Happy New Year, everyone!
I did not manage to post this message yesterday, as finally the Music.Earth site access overshot its monthly cap :-@
But I would like to briefly recap the year that was 2011 – and say that for me personally, it was pretty monumental in the way my thinking about life and other things suddenly shifted. I cannot say that it was better or worse than the previous years (and unfortunately, the arrows of time always move in a single direction until the Large Hadron Collider teaches us how to violate spacetime!), but I did have an epiphany of sorts and I now just see things differently.
Or perhaps I am just growing older – the possibilities are endless…
Enough of rankling you with personal musings…what really matters to us all was that 2011 fortuitously provided us with yet more genetic and evolutionary nuggets for consideration. For one thing, we learnt that while we modern humans are the only surviving members of our lineage, other kinds of humans once roamed the Earth, including familiar Neanderthals and the newfound Denisovans, who lived in what is now Siberia.
Although some researchers once scoffed at the notion that our ancestors interbred with such extinct lineages, genetic analysis suggests that Neanderthal DNA makes up 1 percent to 4 percent of modern Eurasian genomes, while Denisovan DNA makes up 4 percent to 6 percent of modern Melanesian genomes.
Personally, I think that this is simplifying the whole deal to a point that some brain is going to stand up on some vaunted stage and say “See! Here is the evidence that we can be distinguished as a subspecies! There are 5 races globally…” Well, the research does NOT indicate that. Note that this admixture happened very early, just around the time of the the first departures from the African continent and subsequently, there was forward and back migration, so its likely that we all carry a bit of the DNA.
Moving along - scientists also suggested that evidence points to at least two waves of migration of modern humans into Asia. The first gave rise to the aboriginal populations that currently live in Southeast Asia and Oceania, and later migrations gave rise to relatives of East Asians who now are the primary population of Southeast Asia.
Such findings support the idea of modern humans dispersing eastward to Asia by a southern route through India to Australia and Melanesia. This concept was previously supported by archaeological evidence, but never had strong genetic support until now.
“The archaeological evidence suggested that the first people got to Australia and New Guinea incredibly early, with tools that were less advanced technologically than later seen in the Middle East, Europe and Asia…the genetic work now supports that, showing there were multiple waves of migration to Asia and Oceania, with some quite earlier than others.” said researcher David Reich, an evolutionary geneticist at Harvard Medical School, told LiveScience.
The researchers now want to pinpoint the time at which interbreeding with Denisovans occurred and to figure out if the genes that modern humans received from Denisovans have contributed anything of importance.
Does this snap in the face of a the single-migration wave theory? I think not, in a sense. Admittedly, admixtures abound in more recent times and the genomic quantum would suggest if it did happen, it happened relatively early and possibly did not give rise to any physiognomic features. Either way, we are now a pretty homogenous species and getting more so.
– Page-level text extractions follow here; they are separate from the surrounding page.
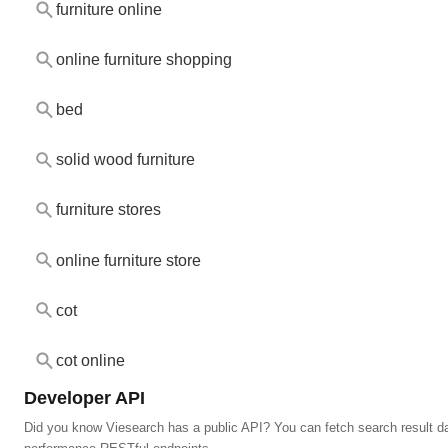
furniture online
online furniture shopping
bed
solid wood furniture
furniture stores
online furniture store
cot
cot online
Developer API
Did you know Viesearch has a public API? You can fetch search result da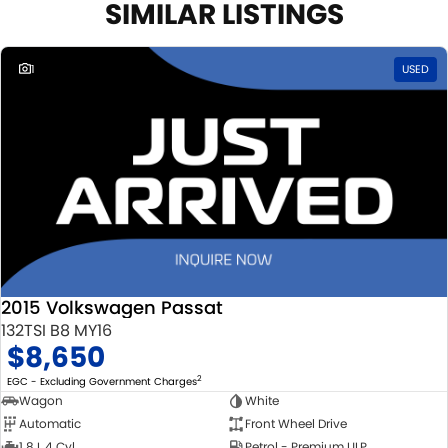
SIMILAR LISTINGS
1
USED
2015 Volkswagen Passat
132TSI B8 MY16
$8,650
2
EGC - Excluding Government Charges
Wagon
White
Automatic
Front Wheel Drive
1.8 L 4 Cyl
Petrol - Premium ULP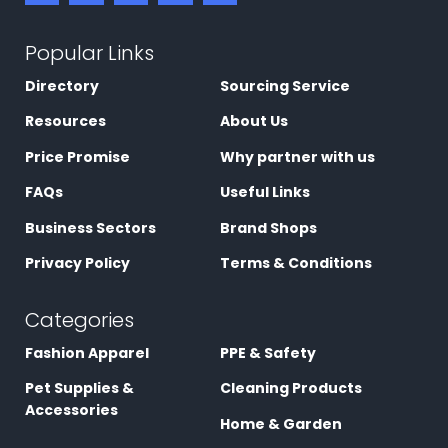
Popular Links
Directory
Sourcing Service
Resources
About Us
Price Promise
Why partner with us
FAQs
Useful Links
Business Sectors
Brand Shops
Privacy Policy
Terms & Conditions
Categories
Fashion Apparel
PPE & Safety
Pet Supplies &
Cleaning Products
Accessories
Home & Garden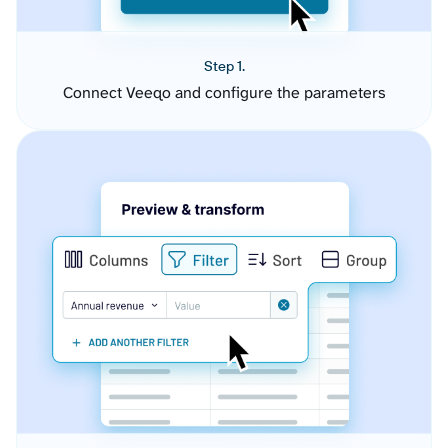
Step 1.
Connect Veeqo and configure the parameters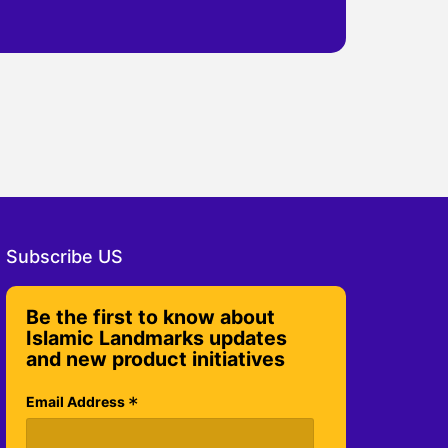
Subscribe US
Be the first to know about
Islamic Landmarks updates
and new product initiatives
*
Email Address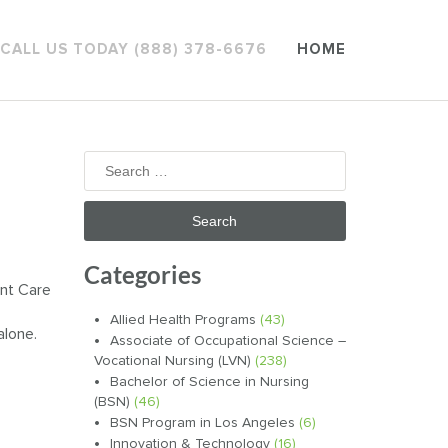
CALL US TODAY (888) 378-6676
HOME
Search
for:
Categories
ent Care
Allied Health Programs
(43)
alone.
Associate of Occupational Science –
Vocational Nursing (LVN)
(238)
Bachelor of Science in Nursing
(BSN)
(46)
BSN Program in Los Angeles
(6)
Innovation & Technology
(16)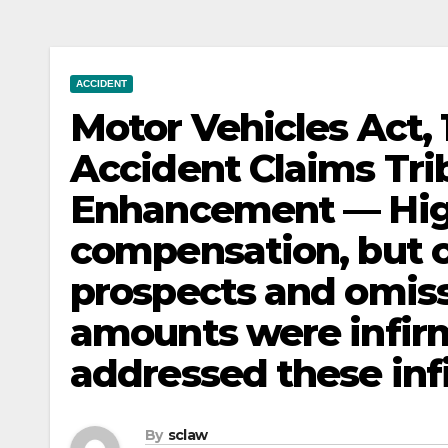
ACCIDENT
Motor Vehicles Act,
Accident Claims Tr
Enhancement — Hig
compensation, but c
prospects and omiss
amounts were infir
addressed these infi
By
sclaw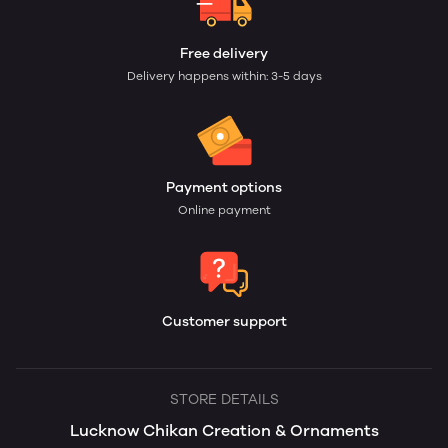
Free delivery
Delivery happens within: 3-5 days
Payment options
Online payment
Customer support
STORE DETAILS
Lucknow Chikan Creation & Ornaments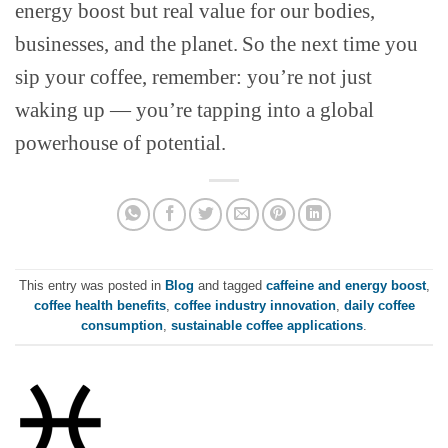
energy boost but real value for our bodies,
businesses, and the planet.
So the next time you
sip your coffee, remember: you’re not just
waking up — you’re tapping into a global
powerhouse of potential.
This entry was posted in
Blog
and tagged
caffeine and energy boost
,
coffee health benefits
,
coffee industry innovation
,
daily coffee
consumption
,
sustainable coffee applications
.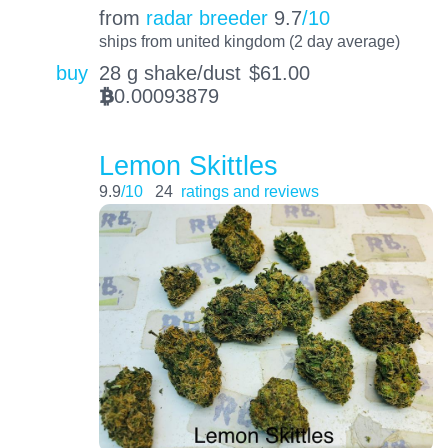
from
radar breeder
9.7
/10
ships from united kingdom (2 day average)
buy
28 g shake/dust
$
61.00
0.00093879
BTC
Lemon Skittles
9.9
/10
24
ratings and reviews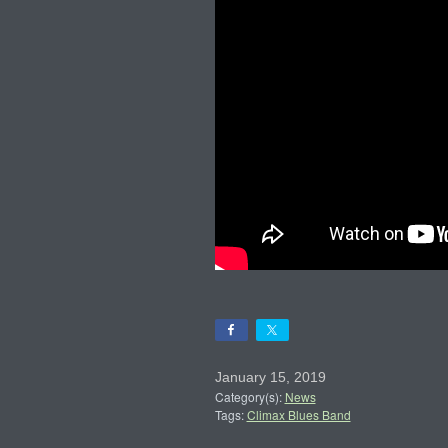
January 15, 2019
Category(s):
News
Tags:
Climax Blues Band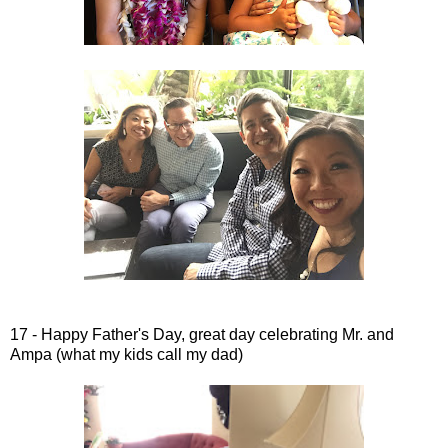
17 - Happy Father's Day, great day celebrating Mr. and
Ampa (what my kids call my dad)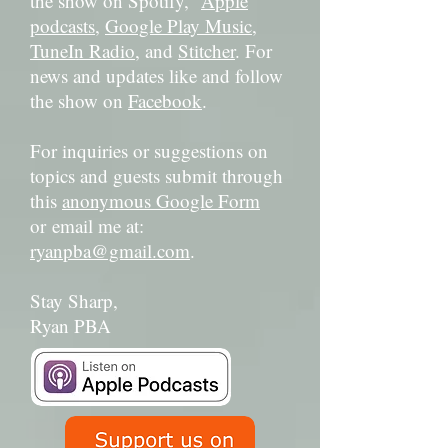
the show on Spotify,
Apple
podcasts
,
Google Play Music
,
TuneIn Radio
, and
Stitcher
. For
news and updates like and follow
the show on
Facebook
.
For inquiries or suggestions on
topics and guests submit through
this
anonymous Google Form
or email me at:
ryanpba@gmail.com
.
Stay Sharp,
Ryan PBA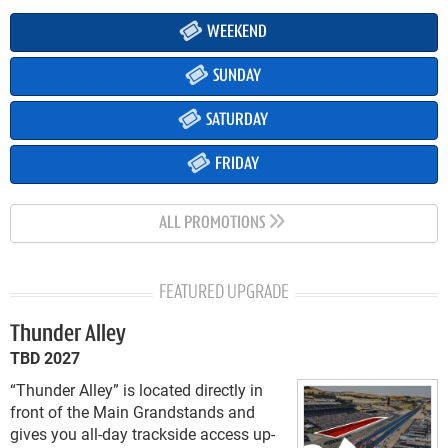
WEEKEND
SUNDAY
SATURDAY
FRIDAY
ALL PROMOTIONS
FEATURED UPGRADE
Thunder Alley
TBD 2027
“Thunder Alley” is located directly in
front of the Main Grandstands and
gives you all-day trackside access up-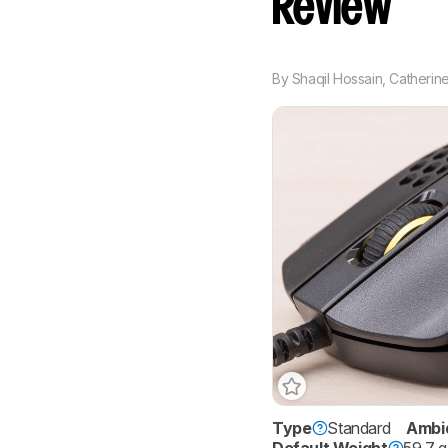
Review
By
Shaqil Hossain
,
Catherine
Type
Standard
Ambi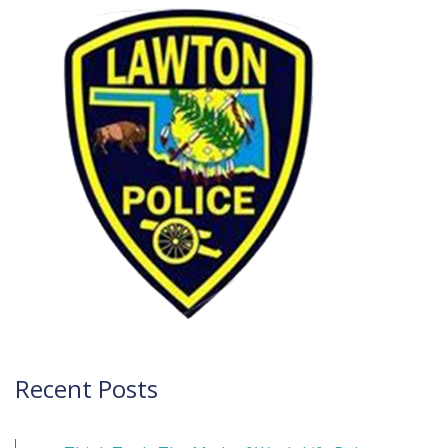
navigation
Recent Posts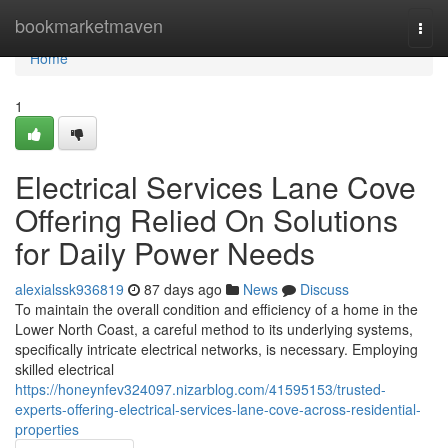
Home
bookmarketmaven
Togg
navi
Home
1
Electrical Services Lane Cove
Offering Relied On Solutions
for Daily Power Needs
alexialssk936819
87 days ago
News
Discuss
To maintain the overall condition and efficiency of a home in the
Lower North Coast, a careful method to its underlying systems,
specifically intricate electrical networks, is necessary. Employing
skilled electrical
https://honeynfev324097.nizarblog.com/41595153/trusted-
experts-offering-electrical-services-lane-cove-across-residential-
properties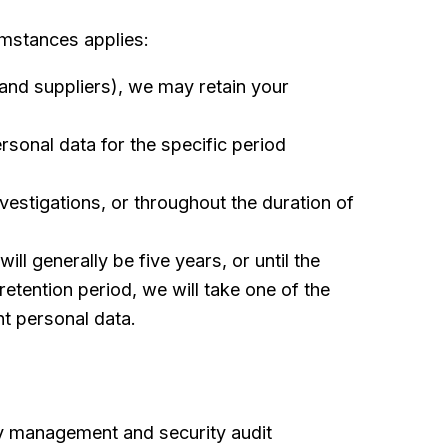
umstances applies:
and suppliers), we may retain your
rsonal data for the specific period
vestigations, or throughout the duration of
ll generally be five years, or until the
etention period, we will take one of the
t personal data.
ty management and security audit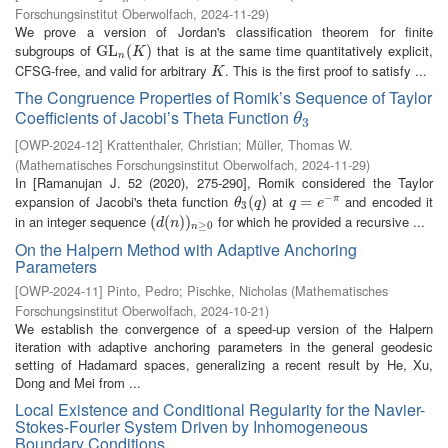
Forschungsinstitut Oberwolfach
,
2024-11-29
)
We prove a version of Jordan's classification theorem for finite
subgroups of
that is at the same time quantitatively explicit,
G
G
L
L
n
(
K
(
)
)
K
n
CFSG-free, and valid for arbitrary
. This is the first proof to satisfy ...
K
K
The Congruence Properties of Romik’s Sequence of Taylor
Coefficients of Jacobi’s Theta Function
θ
3
θ
3
[
OWP-2024-12
]
Krattenthaler, Christian
;
Müller, Thomas W.
(
Mathematisches Forschungsinstitut Oberwolfach
,
2024-11-29
)
In [Ramanujan J. 52 (2020), 275-290], Romik considered the Taylor
−
expansion of Jacobi's theta function
at
and encoded it
θ
3
(
(
q
)
)
q
=
=
e
−
π
π
θ
q
q
e
3
in an integer sequence
for which he provided a recursive ...
(
(
d
(
(
n
)
)
)
n
)
≥
0
d
n
≥
0
n
On the Halpern Method with Adaptive Anchoring
Parameters
[
OWP-2024-11
]
Pinto, Pedro
;
Pischke, Nicholas
(
Mathematisches
Forschungsinstitut Oberwolfach
,
2024-10-21
)
We establish the convergence of a speed-up version of the Halpern
iteration with adaptive anchoring parameters in the general geodesic
setting of Hadamard spaces, generalizing a recent result by He, Xu,
Dong and Mei from ...
Local Existence and Conditional Regularity for the Navier-
Stokes-Fourier System Driven by Inhomogeneous
Boundary Conditions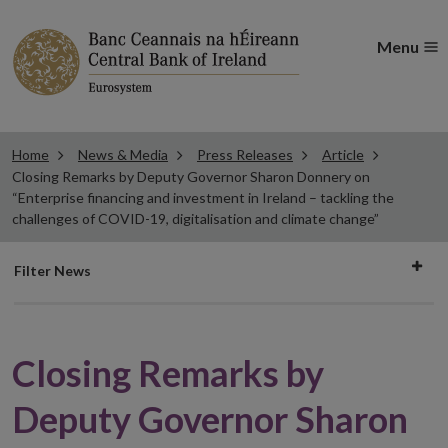
Menu
Home
News & Media
Press Releases
Article
Closing Remarks by Deputy Governor Sharon Donnery on
“Enterprise financing and investment in Ireland – tackling the
challenges of COVID-19, digitalisation and climate change”
Filter
Filter News
news
Closing Remarks by
Deputy Governor Sharon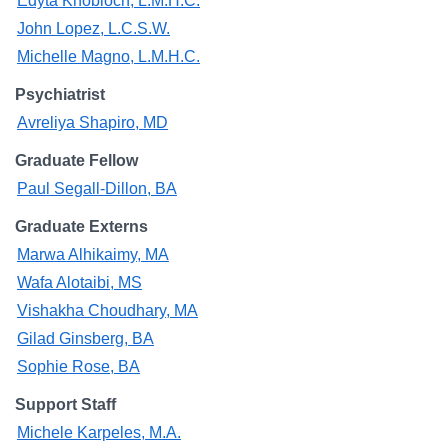
Edyta Knobloch, L.M.H.C.
John Lopez, L.C.S.W.
Michelle Magno, L.M.H.C.
Psychiatrist
Avreliya Shapiro, MD
Graduate Fellow
Paul Segall-Dillon, BA
Graduate Externs
Marwa Alhikaimy, MA
Wafa Alotaibi, MS
Vishakha Choudhary, MA
Gilad Ginsberg, BA
Sophie Rose, BA
Support Staff
Michele Karpeles, M.A.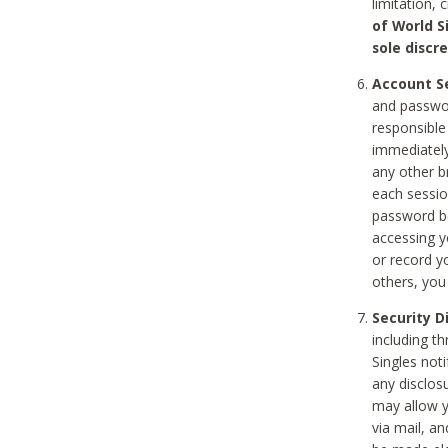
limitation, 
of World S
sole discre
Account Se
and passwor
responsible
immediately
any other b
each sessio
password be
accessing y
or record y
others, you
Security D
including t
Singles noti
any disclos
may allow y
via mail, a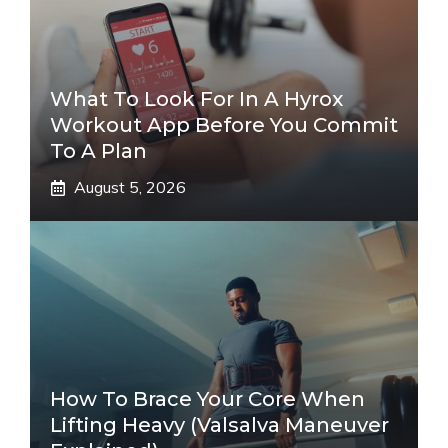
What To Look For In A Hyrox
Workout App Before You Commit
To A Plan
August 5, 2026
How To Brace Your Core When
Lifting Heavy (Valsalva Maneuver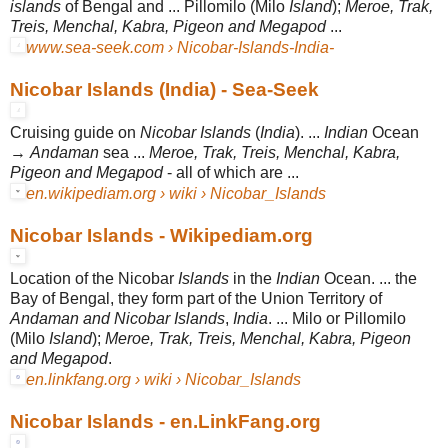
islands
of Bengal and ... Pillomilo (Milo
Island
);
Meroe, Trak,
Treis, Menchal, Kabra, Pigeon and Megapod
...
www.sea-seek.com › Nicobar-Islands-India-
Nicobar Islands (India) - Sea-Seek
Cruising guide on
Nicobar Islands
(
India
). ...
Indian
Ocean
→
Andaman
sea ...
Meroe, Trak, Treis, Menchal, Kabra,
Pigeon and Megapod
- all of which are ...
en.wikipediam.org › wiki › Nicobar_Islands
Nicobar Islands - Wikipediam.org
Location of the Nicobar
Islands
in the
Indian
Ocean. ... the
Bay of Bengal, they form part of the Union Territory of
Andaman and Nicobar Islands
,
India
. ... Milo or Pillomilo
(Milo
Island
);
Meroe, Trak, Treis, Menchal, Kabra, Pigeon
and Megapod
.
en.linkfang.org › wiki › Nicobar_Islands
Nicobar Islands - en.LinkFang.org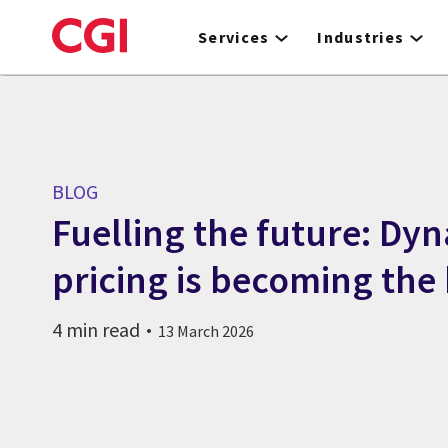
Skip
to
Services
Industries
main
content
BLOG
Fuelling the future: Dy
pricing is becoming the
4 min read
13 March 2026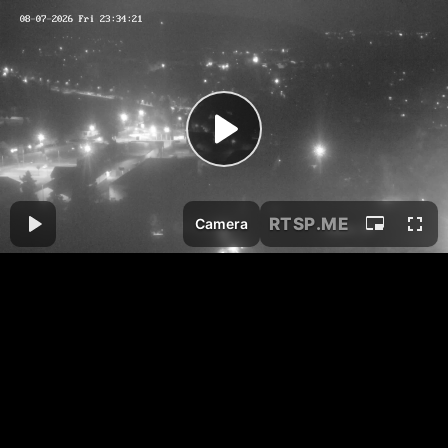
RTSP
.ME
Camera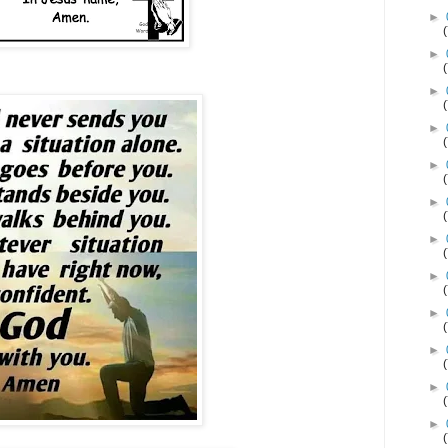
►
►
►
►
►
►
►
►
►
►
►
►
What needs to be studied or challenged is whether population bottlenecks, arising from land-locking gave rise to these so-called “waves”. Did forceful displacement occur? Was it only confined outside of Africa? Genetically, can we separate the various tribes of man? Research is being done on multi-loci genetic cluster analysis and the findings are rather purposeful, however, this applies more towards specific ethnically isolated populations, rather than those drawn along racial lines.
When and how modern humans dispersed out of Africa has long proven controversial, but past evidence had suggested an exodus along the Mediterranean Sea or Arabian coast some 60,000 years ago. However, stone artifacts unearthed in the Arabian Desert at least 100,000 years old now suggest modern humans first left Africa by at least 40,000 years earlier than researchers had expected.
When these artifacts were made, it has been ascertained that copious rain fell across the area, making it a verdant paradise rich in resources. This is likely why humans leaving Africa traveled across Arabia instead of hugging the coast…possibly along the routes of long-vanished rivers.
“I hope that our findings will stimulate research in South Asia — India in particular — to find the remains of early anatomically modern humans in that part of the world,”says archaeologist Hans-Peter Uerpmann from Eberhard Karls University in Tübingen, Germany.
In the light of all this controversy, we at Music.Earth have decided to complete and publish our first draft of another bit of Esoterica – debunking the issue of race and racial ideology – in the article ” The Long, Slow Death of Race”.
We explore the prevalent race attitudes and racist sentiments that make up political ethos even now in the 21st century and call for you, dear reader, to denounce the notion of race for what it is – a complete fabrication, of political, unscientific persuasions.
Ring out the old, ring in the new,
Ring, happy bells, across the snow:
The year is going, let him go;
Ring out the false, ring in the true.